→ **PASSAGE PROVIDED**
=====
Lessons learned from being a Systems Administrator for an ISP

As one of my first forays into entrepreneurship, I co-founded an Internet Service Provider with a friend of mine. I still own the ISP and somewhat run it (it’s no longer my “day” job but I still get to tinker with the infrastructure…I have a couple of really good employees that run the daily operations). Looking back, there are a lot of things that, if done differently, would have saved me many hours of headaches and lost sleep. I’ve attempted to compile a list of some of those items, both for my own future reference and hopefully to help anyone else that may be setting out to build or maintain a consumer oriented publicly-facing service provider network.

  1. Lock down outbound port 25 (SMTP) connections to only allow access to your own servers. If any of your access customers are using outside e-mail services, have them contact the admin for that mail provider or service; they likely offer an alternative port (such as 587 or 2525, or just enabling SSL for the SMTP connection). Locking down SMTP connections will help minimize the risk of spam from being sent from your network.
=====
→ **SUPPLIED MATERIAL**
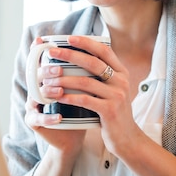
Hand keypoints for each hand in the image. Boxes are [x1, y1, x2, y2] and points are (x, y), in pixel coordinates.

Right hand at [24, 37, 85, 155]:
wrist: (74, 135)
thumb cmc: (80, 108)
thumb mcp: (84, 88)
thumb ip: (86, 70)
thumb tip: (103, 45)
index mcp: (47, 79)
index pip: (40, 62)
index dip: (38, 51)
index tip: (42, 40)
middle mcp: (36, 89)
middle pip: (36, 76)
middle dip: (47, 72)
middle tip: (59, 70)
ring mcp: (32, 106)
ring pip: (35, 96)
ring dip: (48, 93)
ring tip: (59, 92)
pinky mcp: (33, 122)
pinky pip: (38, 119)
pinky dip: (48, 118)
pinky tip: (59, 117)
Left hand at [44, 35, 141, 156]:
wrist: (127, 138)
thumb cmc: (114, 112)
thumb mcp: (114, 90)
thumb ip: (103, 76)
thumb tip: (79, 58)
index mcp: (122, 72)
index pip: (104, 50)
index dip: (86, 42)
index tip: (68, 38)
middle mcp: (121, 81)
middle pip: (93, 63)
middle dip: (69, 55)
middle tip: (52, 53)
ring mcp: (117, 96)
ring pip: (85, 82)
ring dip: (63, 80)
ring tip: (47, 79)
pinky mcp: (110, 111)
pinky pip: (85, 100)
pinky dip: (69, 97)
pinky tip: (57, 96)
=====
→ **QUESTIONS**
A - From the text on lessons learned as an ISP systems administrator, extract the passage starting with "Lessons learned from" and going on through "service provider network.".
B - Write the next part of the text on lessons learned as an ISP systems administrator, picking up after its final sentence.

→ **ANSWERS PER TASK**
A -
Lessons learned from being a Systems Administrator for an ISP

As one of my first forays into entrepreneurship, I co-founded an Internet Service Provider with a friend of mine. I still own the ISP and somewhat run it (it’s no longer my “day” job but I still get to tinker with the infrastructure…I have a couple of really good employees that run the daily operations). Looking back, there are a lot of things that, if done differently, would have saved me many hours of headaches and lost sleep. I’ve attempted to compile a list of some of those items, both for my own future reference and hopefully to help anyone else that may be setting out to build or maintain a consumer oriented publicly-facing service provider network.

B -
  2. Limit the number of emails that can be sent in a single day on a per-account basis. I used to leave this as ‘unlimited’ since I had a level of trust with my users that they wouldn’t be sending spam (I ran a very local ISP so I had met most of my customers face-to-face…which helps with trust). The problem I always ran into was that if someone’s computer got infected with a virus, it would send out a TON of spam or virus emails to propagate itself. If you set a limit relatively low (<250/day), it will be fine for most residential users. We’ve always had a a policy of increasing the limit to a much higher number if asked, but this helps eliminate problems due to our less savvy users getting their PCs infected. Note: our mail server software (Merak/Icewarp) allows for this setting to be controller per-user; some software may only allow for system-wide settings. In that case, you may have to start at a higher threshold if you have any business customers that use your mail server for commercial (but legitimate/non-spam) uses. I set our threshold incredibly low (100 messages per day) and only had to increase it for about 25 users (out of 3500).
  3. If you use BIND for your public DNS, DO turn off caching for all public IPs (that is: only answer queries for zones you’re authoritative for to “anonymous” requests but you can still answer recursive requests for “your” IP blocks).
  4. Enable SMTP authentication and allow an alternate port for access (due to what I mentioned in item #1 of this list). While you may primarily control SMTP relaying by allowing a certain range of IPs to send anonymously, you’ll inevitably have some users with a need to send emails while off-network.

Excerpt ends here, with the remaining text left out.